Maryland

Life-Saving App Sends Alert When Someone Nearby Has a Heart Attack

Washington, D.C., joined other area jurisdictions in using a potentially life-saving app that alerts people who know CPR to the location of people suffering heart attacks.

People who have the PulsePoint app on their phones are alerted to 911 calls for cardiac arrest within a quarter mile of their location when they are in a city or county that uses the app. The alert goes out the exact time an ambulance is dispatched, and it also tells you where to find the nearest AED device.

Last summer, Sean Macguire had a heart attack at work in Howard County, Maryland, and someone called 911. Around the corner, Simone Rockstroh got an alert and got to Macguire and performed CPR before paramedics arrived.

“The fact that she showed up a few minutes before them, it’s the only reason I’m standing here,” he said.

Howard County officials credited PulsePoint for saving his life.

“It’s a great feeling for me, and I assume it’s a great feeling for Sean,” Rockstroh said.

In Prince George’s County, two lives have been saved at the MGM National Harbor, where security guards use the app.

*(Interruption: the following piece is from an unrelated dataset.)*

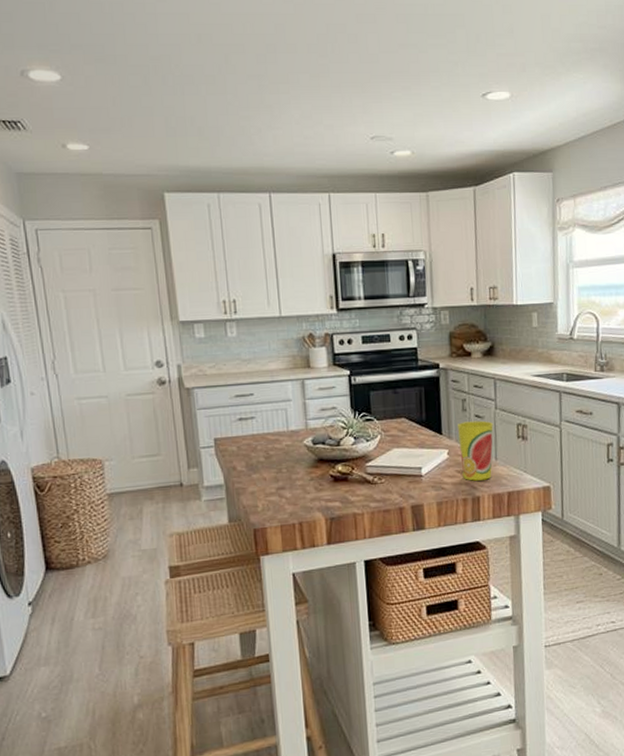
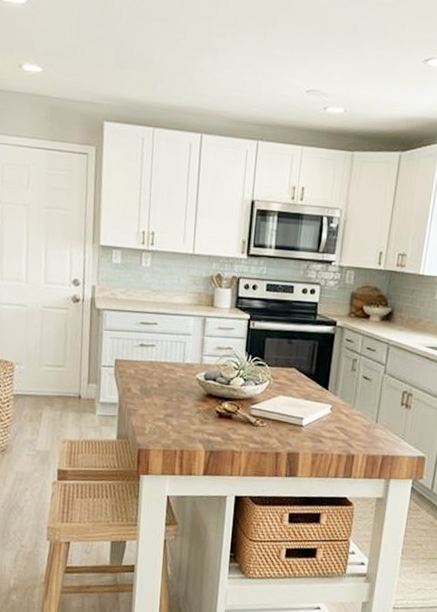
cup: present [458,420,494,481] -> none [341,381,380,440]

“It’s a game-changer,” said Alan Etter of the D.C. Office of Unified Communications.

It’s important for business and building managers to register their AEDs with their local 911 call centers, Etter said.

“You don’t necessarily have to be CPR certified but you have to be willing to help, and this is an opportunity to get more people responding to an individual who might need it,” he said.

If you don’t know CPR, a 911 operator will walk you through it, and AED devices have easy to follow instructions,” Etter said.

PulsePoint can be used in D.C., Prince William County in Virginia, and Howard and Prince George’s counties in Maryland.

It costs $18,000 a year for Prince George’s County and about $45,000 for D.C., but in both jurisdictions the costs have been paid for through grants.